Bagi Kolombia, semua ini adalah bukti bahwa genosida sedang dilegalkan oleh sebagian elite dunia. Mereka yang memberikan simpati atau membenarkan tindakan Israel berarti ikut menyebarkan ideologi teroris. Narasi ini mengubah peta diplomasi, sebab untuk pertama kalinya seorang kepala negara secara terbuka mengaitkan genosida dengan terorisme negara.
Reaksi dari dunia Arab dan negara-negara Global South menunjukkan dukungan moral yang kuat. Banyak diplomat memuji keberanian Presiden Kolombia. Mereka menilai bahwa suara lantang semacam ini diperlukan untuk memecahkan kebekuan PBB yang selama ini kerap dibungkam veto negara adidaya.

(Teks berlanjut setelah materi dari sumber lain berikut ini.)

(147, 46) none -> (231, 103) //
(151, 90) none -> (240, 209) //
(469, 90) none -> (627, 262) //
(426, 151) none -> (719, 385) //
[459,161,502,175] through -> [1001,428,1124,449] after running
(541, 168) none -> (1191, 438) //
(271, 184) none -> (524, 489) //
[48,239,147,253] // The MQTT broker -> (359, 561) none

Bagi rakyat Palestina, pernyataan Petro menjadi angin segar. Dukungan terbuka dari pemimpin Amerika Latin mengingatkan bahwa perjuangan mereka bukan hanya urusan kawasan Timur Tengah, tetapi juga masalah kemanusiaan global. Gaza kini menjadi simbol perlawanan terhadap terorisme negara yang disamarkan dengan dalih keamanan.

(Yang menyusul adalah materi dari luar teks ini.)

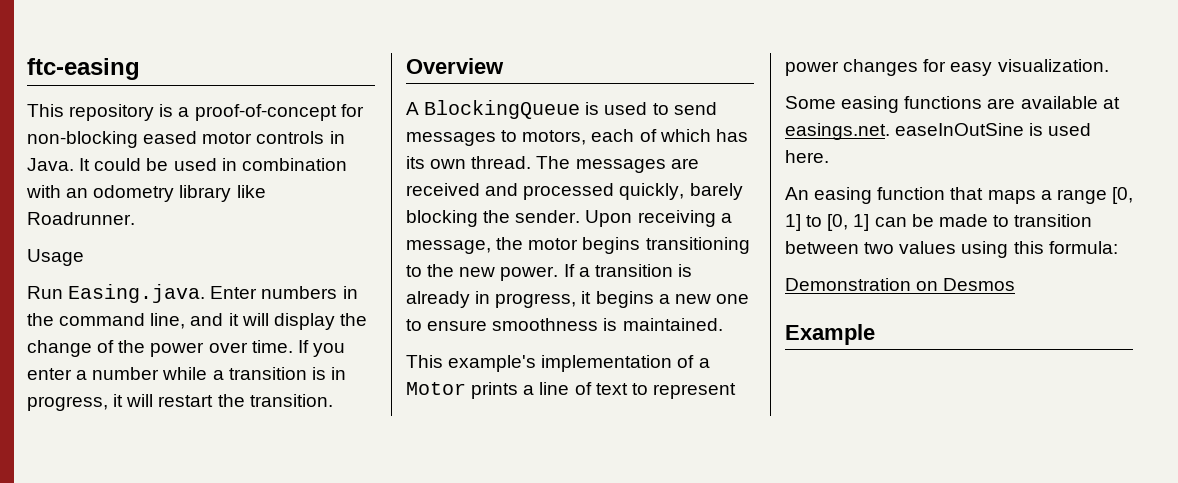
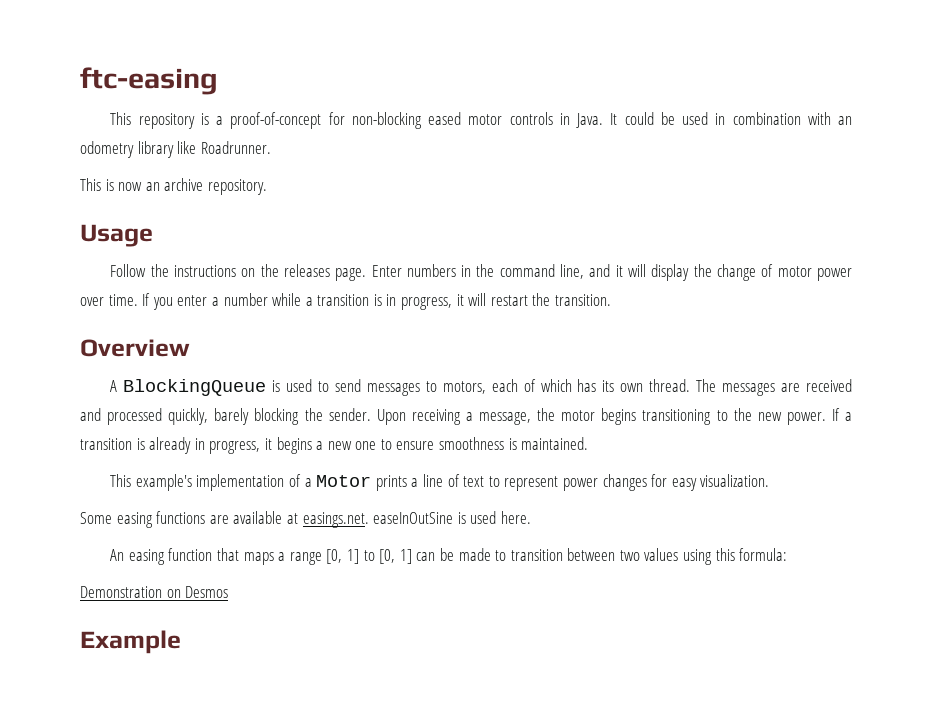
[27,249,84,266] [27,284,206,303] Usage // Run Easing.java. -> [80,178,267,195] [80,224,153,247] [110,264,367,281] This is now an archive repository. // Usage // Follow the instructions on the releases page.
[118,340,146,353] the -> [777,266,812,277] motor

Narasi Petro juga menimbulkan pertanyaan besar: bagaimana dunia mendefinisikan terorisme? Jika pembantaian massal terhadap sipil tak bersenjata tidak termasuk, maka definisi itu harus diubah. Di sinilah suara Kolombia menjadi penting, mendorong dunia internasional untuk berani menggunakan istilah yang tepat.
Tidak bisa dipungkiri, negara-negara yang terus mendukung Netanyahu kini berada dalam sorotan. Dukungan mereka dinilai bukan hanya politik praktis, tetapi juga pembenaran atas kejahatan. Jika genosida adalah terorisme, maka mereka adalah bagian dari rantai ideologi teroris.
Petro tidak sendirian. Beberapa pemimpin lain, termasuk Presiden Turki Recep Tayyip Erdoğan dan Presiden Afrika Selatan Cyril Ramaphosa, juga lantang menyuarakan hal serupa. Namun, keberanian Petro menyebut genosida secara eksplisit di forum PBB memberi bobot lebih besar.
Sejumlah analis menyebut bahwa dunia kini memasuki fase baru dalam diplomasi Palestina. Dukungan tanpa syarat kepada Israel semakin dipandang berbahaya, bukan hanya bagi rakyat Palestina, tetapi juga bagi kredibilitas hukum internasional.
Jika PBB benar-benar ingin menjalankan mandatnya, genosida di Gaza harus segera dihentikan. Dukungan Kolombia menjadi salah satu suara moral yang mendesak lembaga dunia untuk tidak lagi diam.
Bagi sejarah, pidato Petro bisa dikenang sebagai titik balik. Dunia akan melihat apakah komunitas internasional memilih keberpihakan pada kemanusiaan atau tetap terjebak pada politik kepentingan yang melindungi genosida.
Akhirnya, suara Kolombia bukan hanya membela Palestina, tetapi juga membela prinsip dasar kemanusiaan. Dukungan ini menjadi penegasan bahwa genosida adalah terorisme, dan siapa pun yang mendukungnya, dengan sadar atau tidak, telah ikut menebarkan ideologi teroris di panggung global.